Task prompt ▸ Convert the text of every entry into a JSON list of strings, one string per line, skipping blank lines. Omit the pictures from the output.

Data extracted from a collection ▸
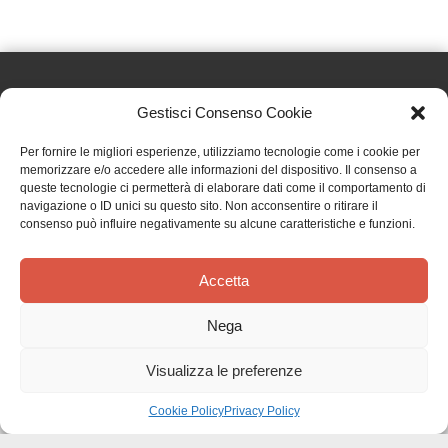
Gestisci Consenso Cookie
Effatà Editrice di Pellegrino Paolo SAS
Per fornire le migliori esperienze, utilizziamo tecnologie come i cookie per
C.F. e P.IVA 09655250018
memorizzare e/o accedere alle informazioni del dispositivo. Il consenso a
queste tecnologie ci permetterà di elaborare dati come il comportamento di
Via Tre Denti, 1 - 10060 Cantalupa (TO)
navigazione o ID unici su questo sito. Non acconsentire o ritirare il
Telefono: (+39) 0121 353452 - Fax: (+39) 0121 353839
consenso può influire negativamente su alcune caratteristiche e funzioni.
info@effata.it
Accetta
Copyright © 2026 •
Effatà Editrice
Nega
PRIVACY POLICY
•
COOKIE POLICY
•
TERMINI E CONDIZIONI
•
SPEDIZIONI
•
AIUTI E
CONTRIBUTI PUBBLICI
•
CREDITS
Visualizza le preferenze
SPEDIZIONE GRATUITA
con corriere espresso per gli ordini sopra i 40 €
Ignora
Cookie Policy
Privacy Policy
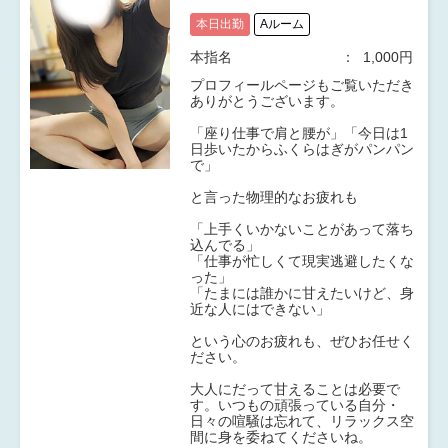
本日出勤
Aルーム
本指名
1,000円
プロフィールページもご覧いただき
ありがとうございます。
「座り仕事で肩と腰が」「今日は1
日歩いたからふくらはぎがパンパン
で」
と言った物理的なお疲れも
「上手くいかないことがあって落ち
込んでる」
「仕事が忙しくて現実逃避したくな
った」
「たまには誰かに甘えたいけど、身
近な人にはできない」
という心のお疲れも、ぜひお任せく
ださい。
大人にだって甘えることは必要で
す。いつもの頑張っている自分・
日々の喧騒は忘れて、リラックス空
間に身を委ねてくださいね。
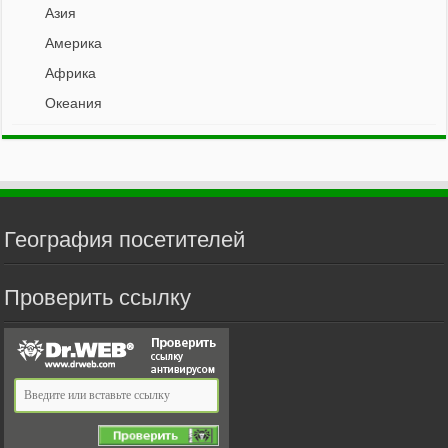
Азия
Америка
Африка
Океания
География посетителей
Проверить ссылку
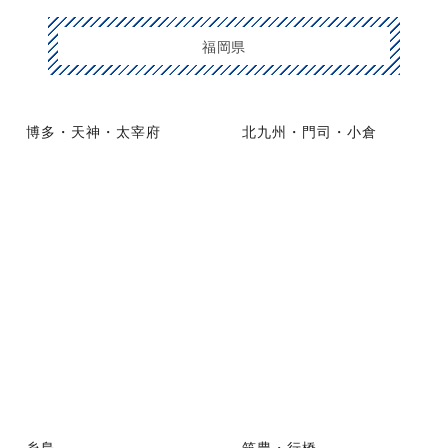
福岡県
博多・天神・太宰府
北九州・門司・小倉
糸島
筑豊・行橋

Written answer ▸
[
  "Gestisci Consenso Cookie",
  "Effatà Editrice di Pellegrino Paolo SAS",
  "Per fornire le migliori esperienze, utilizziamo tecnologie come i cookie per",
  "C.F. e P.IVA 09655250018",
  "memorizzare e/o accedere alle informazioni del dispositivo. Il consenso a",
  "queste tecnologie ci permetterà di elaborare dati come il comportamento di",
  "Via Tre Denti, 1 - 10060 Cantalupa (TO)",
  "navigazione o ID unici su questo sito. Non acconsentire o ritirare il",
  "Telefono: (+39) 0121 353452 - Fax: (+39) 0121 353839",
  "consenso può influire negativamente su alcune caratteristiche e funzioni.",
  "info@effata.it",
  "Accetta",
  "Copyright © 2026 •",
  "Effatà Editrice",
  "Nega",
  "PRIVACY POLICY",
  "•",
  "COOKIE POLICY",
  "•",
  "TERMINI E CONDIZIONI",
  "•",
  "SPEDIZIONI",
  "•",
  "AIUTI E",
  "CONTRIBUTI PUBBLICI",
  "•",
  "CREDITS",
  "Visualizza le preferenze",
  "SPEDIZIONE GRATUITA",
  "con corriere espresso per gli ordini sopra i 40 €",
  "Ignora",
  "Cookie Policy",
  "Privacy Policy",
  "本日出勤",
  "Aルーム",
  "本指名",
  "1,000円",
  "プロフィールページもご覧いただき",
  "ありがとうございます。",
  "「座り仕事で肩と腰が」「今日は1",
  "日歩いたからふくらはぎがパンパン",
  "で」",
  "と言った物理的なお疲れも",
  "「上手くいかないことがあって落ち",
  "込んでる」",
  "「仕事が忙しくて現実逃避したくな",
  "った」",
  "「たまには誰かに甘えたいけど、身",
  "近な人にはできない」",
  "という心のお疲れも、ぜひお任せく",
  "ださい。",
  "大人にだって甘えることは必要で",
  "す。いつもの頑張っている自分・",
  "日々の喧騒は忘れて、リラックス空",
  "間に身を委ねてくださいね。",
  "Азия",
  "Америка",
  "Африка",
  "Океания",
  "География посетителей",
  "Проверить ссылку",
  "福岡県",
  "博多・天神・太宰府",
  "北九州・門司・小倉",
  "糸島",
  "筑豊・行橋"
]